Last month’s rain set the wettest year in Washington D.C.’s history at over 71 inches of precipitation, and the wet stuff continues like we saw with the inconvenient rains of 2018 that have returned and wreaking havoc on the Washington Nationals rotation and roster. With last night’s postponement and a day/night doubleheader for Wednesday, the Nationals either have a need for an extra starter on Wednesday or Saturday. By MLB rules, the Nationals will get to call-up a 26th man for Wednesday’s doubleheader, but it does not have to be a starting pitcher.
In last night’s game for the Nationals’ Triple-A affiliate Fresno Grizzlies, Joe Ross was pulled at 5.0 innings of shutout baseball and a pitch count of 57 to preserve him just in case they decide to call him up on Saturday and go with this configuration:
- Tuesday: Arrieta vs. Corbin
- Wednesday Game 1: Eflin vs. Fedde
- Wednesday Game 2: Pivetta vs. Scherzer
- Thursday: Nola vs. Strasburg
- Friday: Keuchel (if activated) vs. Sanchez
- Saturday: Foltynewicz vs. Ross (if activated)

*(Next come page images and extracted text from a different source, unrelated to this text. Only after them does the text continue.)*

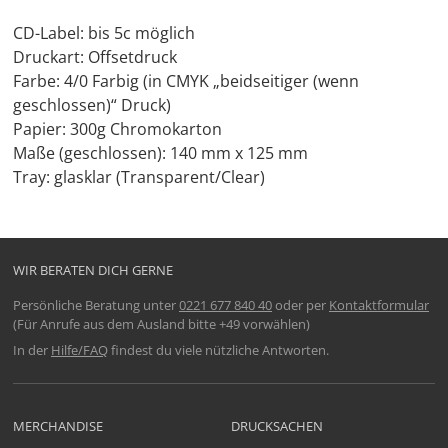
CD-Label: bis 5c möglich
Druckart: Offsetdruck
Farbe: 4/0 Farbig (in CMYK „beidseitiger (wenn
geschlossen)“ Druck)
Papier: 300g Chromokarton
Maße (geschlossen): 140 mm x 125 mm
Tray: glasklar (Transparent/Clear)
WIR BERATEN DICH GERNE
Persönliche Beratung unter
0221 677 840 40
oder per
Kontaktformular
(Für Anrufe aus dem Ausland bitte +49 vorwählen)
In der
Hilfe/FAQ
findest du viele nützliche Antworten.
MERCHANDISE
DRUCKSACHEN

- Sunday: Soroka vs. Corbin
- Monday: Day-off
There certainly is no guarantee of any of this as it might make more sense to match-up with Max Schezer against Eflin tomorrow with Fedde against Pivetta in the second game of the doubleheader. There is also the question on Friday as to whether the Atlanta Braves will activate Dallas Keuchel to pitch although the Atlanta beat writers believe that is the case.
Snitker confirms that Dallas Keuchel is likely to make debut Friday. https://t.co/BqS1rMy5LD
— Eric Cole (@leprekhan) June 17, 2019
There is rain scheduled for the Washington, D.C. area through Thursday and these pop-up thunderstorms are unpredictable as you saw last night in reality versus the forecast. The changes in the weather are the other great unknown. If Joe Ross is called up for Saturday, the Nationals will have to make a roster move and could certainly option Adrian Sanchez back to the minor leagues to make room for Ross. The advantage of doing that is the Nationals could skip Fedde for a turn in the rotation with the day-off on Monday and go with Schezer in Miami on Tuesday followed by Strasburg, Sanchez on Thursday, Corbin on Friday in Detroit, Fedde on Saturday, and Scherzer on Sunday in Detroit.
For historians of Washington, D.C. baseball, there is an interesting parallel here to 2012 when John Lannan was pitching for the Triple-A Syracuse Chiefs after he lost his rotation spot to Ross Detwiler in a controversial move between manager Davey Johnson and general manager Mike Rizzo. The Nationals had a scheduled doubleheader against the Atlanta Braves and called-up Lannan. The night before, the Nats entered the game against the Braves with a 3 ½ game lead over the Braves but blew a 9-0 lead to lose 11-10 and watch their lead shrink to 2 ½ games. In game 1 of the Saturday doubleheader, the Nats were blanked 4-0 by Ben Sheets over Edwin Jackson. The lead shrunk to 1 ½ and the Braves were feeling it. Lannan was shaky in the first inning and gave up 2-runs but then settled down and was masterful throwing a 6.0 inning shutout after that and righting the ship for the Nats. Lannan could have mailed it in after losing his rotation spot to Detwiler, and he quite possibly saved the Nats season as they rolled from there and never looked back. Lannan went 4-1 for the Nationals in spot duty in 2012 and was an unsung hero in the Nationals first season making the playoffs.
With all the moving parts, we will see how this all works out.